* Instruction
Lay out as a numbered list every line of the listing from the line containing "to stop stock" down through the line containing "V.Image.Icon, t = 0.15, s", omitting blank lines.
BEGIN
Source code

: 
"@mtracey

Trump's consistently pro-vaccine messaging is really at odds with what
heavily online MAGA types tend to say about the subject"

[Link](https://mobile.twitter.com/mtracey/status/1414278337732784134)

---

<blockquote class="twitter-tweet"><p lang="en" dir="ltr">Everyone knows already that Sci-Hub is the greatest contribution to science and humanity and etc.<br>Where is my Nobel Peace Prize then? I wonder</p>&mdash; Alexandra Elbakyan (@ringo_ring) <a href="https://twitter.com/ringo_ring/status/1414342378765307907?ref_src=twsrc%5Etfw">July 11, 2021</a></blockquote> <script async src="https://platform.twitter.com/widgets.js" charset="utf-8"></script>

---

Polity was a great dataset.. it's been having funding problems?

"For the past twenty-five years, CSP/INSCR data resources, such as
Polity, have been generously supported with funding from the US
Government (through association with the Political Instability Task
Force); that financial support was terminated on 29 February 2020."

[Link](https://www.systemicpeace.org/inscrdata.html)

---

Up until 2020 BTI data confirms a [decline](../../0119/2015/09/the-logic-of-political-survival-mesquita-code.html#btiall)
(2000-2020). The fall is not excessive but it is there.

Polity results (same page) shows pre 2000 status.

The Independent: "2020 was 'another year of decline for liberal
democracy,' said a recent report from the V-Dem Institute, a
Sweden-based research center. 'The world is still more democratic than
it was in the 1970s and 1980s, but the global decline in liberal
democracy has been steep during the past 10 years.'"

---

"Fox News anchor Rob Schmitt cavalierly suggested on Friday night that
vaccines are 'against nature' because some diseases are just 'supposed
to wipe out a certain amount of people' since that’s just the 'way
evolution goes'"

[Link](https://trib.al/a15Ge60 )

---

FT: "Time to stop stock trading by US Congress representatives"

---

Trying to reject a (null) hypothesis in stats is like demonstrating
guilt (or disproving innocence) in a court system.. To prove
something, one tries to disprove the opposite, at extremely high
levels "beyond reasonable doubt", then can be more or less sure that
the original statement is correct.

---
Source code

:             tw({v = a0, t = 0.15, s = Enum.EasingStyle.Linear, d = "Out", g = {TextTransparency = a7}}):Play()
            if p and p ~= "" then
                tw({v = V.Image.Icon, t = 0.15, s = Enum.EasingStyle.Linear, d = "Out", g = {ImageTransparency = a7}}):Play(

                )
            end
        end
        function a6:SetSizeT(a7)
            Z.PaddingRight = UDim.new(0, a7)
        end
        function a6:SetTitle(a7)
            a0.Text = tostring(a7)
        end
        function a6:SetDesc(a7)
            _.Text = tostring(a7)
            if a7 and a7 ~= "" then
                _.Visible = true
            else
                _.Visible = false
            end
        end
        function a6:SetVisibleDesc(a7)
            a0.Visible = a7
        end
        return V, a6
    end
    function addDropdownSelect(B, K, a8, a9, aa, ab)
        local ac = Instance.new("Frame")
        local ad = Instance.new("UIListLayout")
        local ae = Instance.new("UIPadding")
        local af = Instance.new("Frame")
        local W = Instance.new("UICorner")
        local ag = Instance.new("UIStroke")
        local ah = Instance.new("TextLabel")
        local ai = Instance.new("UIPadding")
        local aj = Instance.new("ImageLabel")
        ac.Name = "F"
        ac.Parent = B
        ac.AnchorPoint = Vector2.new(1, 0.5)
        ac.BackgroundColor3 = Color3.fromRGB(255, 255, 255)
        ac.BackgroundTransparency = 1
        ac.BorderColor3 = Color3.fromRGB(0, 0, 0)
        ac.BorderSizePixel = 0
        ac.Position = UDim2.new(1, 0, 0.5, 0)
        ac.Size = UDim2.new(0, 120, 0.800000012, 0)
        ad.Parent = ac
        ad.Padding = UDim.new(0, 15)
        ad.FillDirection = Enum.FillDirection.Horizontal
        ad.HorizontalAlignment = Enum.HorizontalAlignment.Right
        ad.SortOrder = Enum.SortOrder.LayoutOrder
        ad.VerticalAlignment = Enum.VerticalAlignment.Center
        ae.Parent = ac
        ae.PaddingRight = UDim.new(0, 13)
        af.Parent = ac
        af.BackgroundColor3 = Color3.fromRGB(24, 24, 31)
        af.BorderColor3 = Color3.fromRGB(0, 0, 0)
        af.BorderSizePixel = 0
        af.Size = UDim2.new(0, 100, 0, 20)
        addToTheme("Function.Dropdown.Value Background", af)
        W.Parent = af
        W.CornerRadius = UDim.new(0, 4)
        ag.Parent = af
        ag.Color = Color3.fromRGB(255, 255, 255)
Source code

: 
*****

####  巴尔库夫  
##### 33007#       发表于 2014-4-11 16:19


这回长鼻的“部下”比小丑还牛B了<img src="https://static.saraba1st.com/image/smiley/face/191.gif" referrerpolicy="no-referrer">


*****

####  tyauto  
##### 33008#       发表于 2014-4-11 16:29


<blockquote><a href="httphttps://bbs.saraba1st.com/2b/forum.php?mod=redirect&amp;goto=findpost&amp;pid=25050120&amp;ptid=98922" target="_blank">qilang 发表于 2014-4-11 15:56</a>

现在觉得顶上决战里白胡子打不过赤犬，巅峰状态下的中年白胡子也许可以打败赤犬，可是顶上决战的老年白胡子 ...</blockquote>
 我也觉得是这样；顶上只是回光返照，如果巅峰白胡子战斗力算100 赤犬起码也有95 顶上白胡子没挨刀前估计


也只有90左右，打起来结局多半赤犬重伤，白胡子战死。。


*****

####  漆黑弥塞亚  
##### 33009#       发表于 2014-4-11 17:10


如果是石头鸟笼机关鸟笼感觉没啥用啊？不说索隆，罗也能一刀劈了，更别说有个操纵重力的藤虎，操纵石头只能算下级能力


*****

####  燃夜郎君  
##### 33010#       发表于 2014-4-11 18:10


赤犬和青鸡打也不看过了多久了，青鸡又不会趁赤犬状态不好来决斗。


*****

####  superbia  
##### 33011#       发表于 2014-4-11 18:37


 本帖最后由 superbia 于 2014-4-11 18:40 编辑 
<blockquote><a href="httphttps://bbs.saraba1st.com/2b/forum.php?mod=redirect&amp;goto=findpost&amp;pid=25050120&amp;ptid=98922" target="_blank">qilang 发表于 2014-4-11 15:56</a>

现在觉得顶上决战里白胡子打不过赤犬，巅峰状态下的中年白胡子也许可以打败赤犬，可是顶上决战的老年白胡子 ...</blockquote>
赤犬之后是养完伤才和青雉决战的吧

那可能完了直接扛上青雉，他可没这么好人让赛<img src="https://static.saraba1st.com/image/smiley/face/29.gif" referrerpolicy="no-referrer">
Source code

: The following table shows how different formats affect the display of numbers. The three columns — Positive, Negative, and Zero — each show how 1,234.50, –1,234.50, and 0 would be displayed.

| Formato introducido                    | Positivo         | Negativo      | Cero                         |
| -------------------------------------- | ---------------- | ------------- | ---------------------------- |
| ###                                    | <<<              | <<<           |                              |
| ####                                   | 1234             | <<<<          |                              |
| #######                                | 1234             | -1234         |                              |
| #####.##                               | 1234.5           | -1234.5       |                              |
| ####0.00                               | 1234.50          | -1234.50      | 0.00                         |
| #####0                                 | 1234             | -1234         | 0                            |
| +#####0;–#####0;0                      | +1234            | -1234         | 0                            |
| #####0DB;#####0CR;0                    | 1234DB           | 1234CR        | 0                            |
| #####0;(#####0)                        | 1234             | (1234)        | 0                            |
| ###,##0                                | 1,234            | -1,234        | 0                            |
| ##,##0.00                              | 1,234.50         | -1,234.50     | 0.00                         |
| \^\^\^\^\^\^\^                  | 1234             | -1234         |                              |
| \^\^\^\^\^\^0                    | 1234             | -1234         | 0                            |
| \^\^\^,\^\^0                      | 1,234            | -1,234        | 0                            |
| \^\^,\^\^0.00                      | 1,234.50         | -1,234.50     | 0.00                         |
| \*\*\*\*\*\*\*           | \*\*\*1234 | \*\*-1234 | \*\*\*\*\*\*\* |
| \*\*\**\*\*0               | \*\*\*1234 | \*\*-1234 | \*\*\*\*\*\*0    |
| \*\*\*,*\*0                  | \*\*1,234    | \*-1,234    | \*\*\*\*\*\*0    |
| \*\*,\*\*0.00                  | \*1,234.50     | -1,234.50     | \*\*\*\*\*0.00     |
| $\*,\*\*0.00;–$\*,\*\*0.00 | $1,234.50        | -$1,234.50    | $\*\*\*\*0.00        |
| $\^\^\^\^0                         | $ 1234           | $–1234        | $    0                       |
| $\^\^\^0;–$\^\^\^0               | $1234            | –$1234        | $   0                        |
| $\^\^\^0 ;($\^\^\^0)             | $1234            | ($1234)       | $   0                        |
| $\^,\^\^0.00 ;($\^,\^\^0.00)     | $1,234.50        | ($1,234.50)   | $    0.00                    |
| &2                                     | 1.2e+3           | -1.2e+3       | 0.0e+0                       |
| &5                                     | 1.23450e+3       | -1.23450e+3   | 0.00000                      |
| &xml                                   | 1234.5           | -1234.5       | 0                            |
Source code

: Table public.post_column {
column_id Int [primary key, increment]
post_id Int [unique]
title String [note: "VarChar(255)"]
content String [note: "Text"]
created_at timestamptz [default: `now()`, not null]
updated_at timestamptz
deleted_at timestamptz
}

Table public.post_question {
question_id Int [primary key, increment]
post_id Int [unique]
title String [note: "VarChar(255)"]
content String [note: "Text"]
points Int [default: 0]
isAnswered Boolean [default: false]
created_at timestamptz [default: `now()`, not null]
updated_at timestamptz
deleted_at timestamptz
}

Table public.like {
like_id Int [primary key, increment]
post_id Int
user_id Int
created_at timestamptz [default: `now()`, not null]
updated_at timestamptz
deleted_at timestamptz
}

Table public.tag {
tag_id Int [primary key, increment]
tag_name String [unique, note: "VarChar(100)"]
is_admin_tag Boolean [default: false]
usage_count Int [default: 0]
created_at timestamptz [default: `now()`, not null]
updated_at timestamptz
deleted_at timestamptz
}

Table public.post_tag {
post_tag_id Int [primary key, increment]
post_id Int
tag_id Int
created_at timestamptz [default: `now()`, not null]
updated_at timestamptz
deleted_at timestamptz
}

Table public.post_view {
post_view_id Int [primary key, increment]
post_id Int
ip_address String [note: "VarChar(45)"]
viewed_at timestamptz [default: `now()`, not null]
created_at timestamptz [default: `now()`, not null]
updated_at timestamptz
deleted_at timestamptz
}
END
* Completed exercise
1. FT: "Time to stop stock trading by US Congress representatives"
2. ---
3. Trying to reject a (null) hypothesis in stats is like demonstrating
4. guilt (or disproving innocence) in a court system.. To prove
5. something, one tries to disprove the opposite, at extremely high
6. levels "beyond reasonable doubt", then can be more or less sure that
7. the original statement is correct.
8. ---
9. Source code
10. :             tw({v = a0, t = 0.15, s = Enum.EasingStyle.Linear, d = "Out", g = {TextTransparency = a7}}):Play()
11.             if p and p ~= "" then
12.                 tw({v = V.Image.Icon, t = 0.15, s = Enum.EasingStyle.Linear, d = "Out", g = {ImageTransparency = a7}}):Play(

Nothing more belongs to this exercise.